I look at it and see indecision.

Virginia Bluebells

Virginia Bluebells


I know where to find them, walked right to them on Friday, crossed Soapstone, turned left onto a springy woods trail and there they were. Early, of course. But then everything is early this year.

Tall, nodding flowers, pink as buds and becoming a heavenly blue in maturity. A blue edging toward periwinkle. A color seen less often this time of year, so dominated are we by yellows, pinks and purples.

The Virginia bluebell thrives in woodland soil, rich, loamy, leaf-strewn. There are few of these wildflowers in our woods. Which makes seeing them each spring all the more essential. I make my way to their home as if visiting a national monument or a famous painting. It’s one of my rites of spring.

Photo: Bellewood Gardens.com

A Creek

A Creek


The ground is saturated. Rain water trickles through the soil and into drainage ditches that divide the meadow. Yesterday I spotted a young boy squatting down beside one of those ditches. His bike laid carelessly on its side, as if he couldn’t wait to plunge into the water, to see what he might find there.

I remembered the park a street behind us when I was this boy’s age. There was a creek that wound around the park, and the playground smelled of fresh mud. I imagine the creek flooded in the spring of the year. But I wouldn’t have noticed that at the time.

All I knew then was the smell of the run in the dank days of spring, standing on the bank, immersed as this boy was immersed, catching crawdads or, later, bottling creek water to look at under my microscope. Every day had the same catch in its breath as these days do.

Red Buds

Red Buds


In the first stirrings of spring, reminders of autumn.

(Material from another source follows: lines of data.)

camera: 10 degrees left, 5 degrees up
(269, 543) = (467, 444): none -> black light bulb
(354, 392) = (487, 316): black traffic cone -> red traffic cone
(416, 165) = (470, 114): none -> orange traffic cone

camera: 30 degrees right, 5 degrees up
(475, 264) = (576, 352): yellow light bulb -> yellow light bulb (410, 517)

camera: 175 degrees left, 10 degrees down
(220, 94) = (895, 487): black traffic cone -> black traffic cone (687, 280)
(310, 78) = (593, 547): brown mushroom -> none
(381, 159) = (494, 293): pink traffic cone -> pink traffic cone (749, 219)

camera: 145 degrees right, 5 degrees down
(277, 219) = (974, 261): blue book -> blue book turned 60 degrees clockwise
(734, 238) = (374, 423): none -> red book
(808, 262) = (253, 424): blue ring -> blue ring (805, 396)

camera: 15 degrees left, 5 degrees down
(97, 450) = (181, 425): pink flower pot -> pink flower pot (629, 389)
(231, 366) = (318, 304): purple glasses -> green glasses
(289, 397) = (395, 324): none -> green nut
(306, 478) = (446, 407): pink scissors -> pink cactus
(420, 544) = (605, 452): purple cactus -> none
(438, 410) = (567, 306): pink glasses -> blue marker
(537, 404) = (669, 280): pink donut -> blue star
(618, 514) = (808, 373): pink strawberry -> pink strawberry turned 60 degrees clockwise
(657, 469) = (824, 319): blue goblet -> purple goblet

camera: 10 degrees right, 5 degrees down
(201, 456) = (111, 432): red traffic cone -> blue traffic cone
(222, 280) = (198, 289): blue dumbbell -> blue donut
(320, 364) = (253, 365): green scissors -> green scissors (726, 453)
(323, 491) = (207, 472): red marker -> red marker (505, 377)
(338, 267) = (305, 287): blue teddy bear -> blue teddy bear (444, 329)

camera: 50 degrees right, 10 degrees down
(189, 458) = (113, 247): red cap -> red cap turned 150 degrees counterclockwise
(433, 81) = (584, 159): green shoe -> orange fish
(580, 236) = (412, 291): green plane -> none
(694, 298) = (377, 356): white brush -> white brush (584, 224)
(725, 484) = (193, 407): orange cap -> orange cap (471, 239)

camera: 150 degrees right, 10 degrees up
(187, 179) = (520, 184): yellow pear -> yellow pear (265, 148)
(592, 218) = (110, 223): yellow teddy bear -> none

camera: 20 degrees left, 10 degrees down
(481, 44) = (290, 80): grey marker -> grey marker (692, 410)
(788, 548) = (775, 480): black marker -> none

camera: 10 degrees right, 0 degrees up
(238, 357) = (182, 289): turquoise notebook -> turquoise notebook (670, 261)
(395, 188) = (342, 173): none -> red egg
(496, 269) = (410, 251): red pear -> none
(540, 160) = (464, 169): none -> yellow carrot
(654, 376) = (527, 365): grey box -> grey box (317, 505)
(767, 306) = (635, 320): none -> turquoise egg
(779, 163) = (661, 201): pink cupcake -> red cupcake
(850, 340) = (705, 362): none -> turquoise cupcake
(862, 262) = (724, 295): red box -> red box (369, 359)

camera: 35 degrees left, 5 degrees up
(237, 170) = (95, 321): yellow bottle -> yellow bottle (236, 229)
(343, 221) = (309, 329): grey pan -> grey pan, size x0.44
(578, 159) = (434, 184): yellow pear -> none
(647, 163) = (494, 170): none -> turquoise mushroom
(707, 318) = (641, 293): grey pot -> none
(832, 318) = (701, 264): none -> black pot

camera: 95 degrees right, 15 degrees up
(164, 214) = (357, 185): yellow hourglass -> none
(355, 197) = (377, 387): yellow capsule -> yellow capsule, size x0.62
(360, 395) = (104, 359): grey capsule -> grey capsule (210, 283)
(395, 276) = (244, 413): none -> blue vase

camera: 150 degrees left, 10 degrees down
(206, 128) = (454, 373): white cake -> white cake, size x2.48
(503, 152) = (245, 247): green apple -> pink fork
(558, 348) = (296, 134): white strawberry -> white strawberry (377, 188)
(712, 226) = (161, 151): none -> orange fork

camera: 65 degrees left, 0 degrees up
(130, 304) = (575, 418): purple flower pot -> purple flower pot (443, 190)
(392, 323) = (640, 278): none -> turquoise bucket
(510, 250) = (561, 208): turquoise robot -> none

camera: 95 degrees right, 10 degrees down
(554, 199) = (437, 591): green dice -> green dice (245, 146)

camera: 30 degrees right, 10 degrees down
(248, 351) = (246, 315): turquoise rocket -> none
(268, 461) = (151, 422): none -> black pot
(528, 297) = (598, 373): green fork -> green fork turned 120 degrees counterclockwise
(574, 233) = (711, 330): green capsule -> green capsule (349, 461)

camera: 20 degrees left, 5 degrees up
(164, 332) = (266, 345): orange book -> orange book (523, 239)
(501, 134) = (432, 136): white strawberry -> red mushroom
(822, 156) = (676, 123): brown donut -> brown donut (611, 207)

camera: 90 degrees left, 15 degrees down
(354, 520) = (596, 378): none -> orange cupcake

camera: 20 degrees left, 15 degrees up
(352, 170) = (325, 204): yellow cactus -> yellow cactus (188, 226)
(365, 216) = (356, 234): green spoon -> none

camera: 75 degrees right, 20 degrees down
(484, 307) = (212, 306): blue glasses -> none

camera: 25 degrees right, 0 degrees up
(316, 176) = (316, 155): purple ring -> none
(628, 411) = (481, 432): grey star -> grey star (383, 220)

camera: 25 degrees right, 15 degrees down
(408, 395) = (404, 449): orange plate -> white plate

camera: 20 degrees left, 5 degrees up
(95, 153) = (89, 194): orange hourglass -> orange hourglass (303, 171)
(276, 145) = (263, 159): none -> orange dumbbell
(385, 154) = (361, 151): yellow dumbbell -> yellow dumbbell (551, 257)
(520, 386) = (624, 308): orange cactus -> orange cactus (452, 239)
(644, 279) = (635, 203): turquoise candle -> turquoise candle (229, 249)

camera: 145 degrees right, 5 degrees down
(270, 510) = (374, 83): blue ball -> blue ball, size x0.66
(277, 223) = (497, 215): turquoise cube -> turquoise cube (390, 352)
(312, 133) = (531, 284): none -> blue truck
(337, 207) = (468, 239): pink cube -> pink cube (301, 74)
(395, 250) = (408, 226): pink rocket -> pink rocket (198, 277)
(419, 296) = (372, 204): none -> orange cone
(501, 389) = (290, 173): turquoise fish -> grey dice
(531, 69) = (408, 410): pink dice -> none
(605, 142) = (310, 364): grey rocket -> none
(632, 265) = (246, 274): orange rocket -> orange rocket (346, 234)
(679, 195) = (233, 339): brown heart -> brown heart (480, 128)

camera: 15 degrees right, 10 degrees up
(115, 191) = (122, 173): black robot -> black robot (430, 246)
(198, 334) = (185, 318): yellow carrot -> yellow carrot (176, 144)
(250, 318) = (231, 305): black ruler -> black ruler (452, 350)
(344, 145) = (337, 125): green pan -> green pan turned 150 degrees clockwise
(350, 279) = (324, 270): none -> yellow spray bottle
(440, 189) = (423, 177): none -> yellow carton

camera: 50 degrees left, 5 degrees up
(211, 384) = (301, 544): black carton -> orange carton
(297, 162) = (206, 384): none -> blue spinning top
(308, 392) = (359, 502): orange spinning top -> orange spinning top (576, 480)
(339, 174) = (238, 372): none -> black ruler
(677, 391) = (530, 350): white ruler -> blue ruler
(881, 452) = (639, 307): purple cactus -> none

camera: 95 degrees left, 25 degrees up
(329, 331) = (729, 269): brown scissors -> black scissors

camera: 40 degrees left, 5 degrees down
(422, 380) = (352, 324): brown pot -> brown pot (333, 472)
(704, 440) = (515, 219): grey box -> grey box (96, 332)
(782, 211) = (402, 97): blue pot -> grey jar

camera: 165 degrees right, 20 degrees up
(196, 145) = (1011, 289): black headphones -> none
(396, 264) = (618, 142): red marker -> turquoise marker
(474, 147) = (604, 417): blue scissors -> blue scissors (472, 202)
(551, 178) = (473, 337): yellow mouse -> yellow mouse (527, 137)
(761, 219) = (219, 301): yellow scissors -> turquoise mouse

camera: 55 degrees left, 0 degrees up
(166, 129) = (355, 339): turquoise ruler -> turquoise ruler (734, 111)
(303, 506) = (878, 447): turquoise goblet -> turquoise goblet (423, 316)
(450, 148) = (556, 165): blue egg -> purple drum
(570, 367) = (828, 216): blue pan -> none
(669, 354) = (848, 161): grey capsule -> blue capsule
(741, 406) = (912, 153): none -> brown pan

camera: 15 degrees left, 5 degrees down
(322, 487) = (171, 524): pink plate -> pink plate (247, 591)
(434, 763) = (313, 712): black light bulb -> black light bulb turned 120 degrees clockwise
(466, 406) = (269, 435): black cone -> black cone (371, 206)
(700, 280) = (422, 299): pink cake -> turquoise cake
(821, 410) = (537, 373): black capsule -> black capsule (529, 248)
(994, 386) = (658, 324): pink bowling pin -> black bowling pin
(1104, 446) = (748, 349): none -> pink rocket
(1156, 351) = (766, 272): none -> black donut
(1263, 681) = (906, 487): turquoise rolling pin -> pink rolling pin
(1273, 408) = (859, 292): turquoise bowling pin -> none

Not only from the chill air we’ve had these last few days (and Sunday’s dusting of snow), but also from the auburn halo of our budding trees, which shimmer like fall when viewed from a distance. I’m not sure of this, but I strongly suspect the buds are making my eyes water, too.

But all is forgiven because it is spring. And the red buds that stand out against the blue sky, that scatter themselves across the greening grass, they are just part of the bounty and the beauty of the season. A season that tips its hat to the work of nature that made it possible.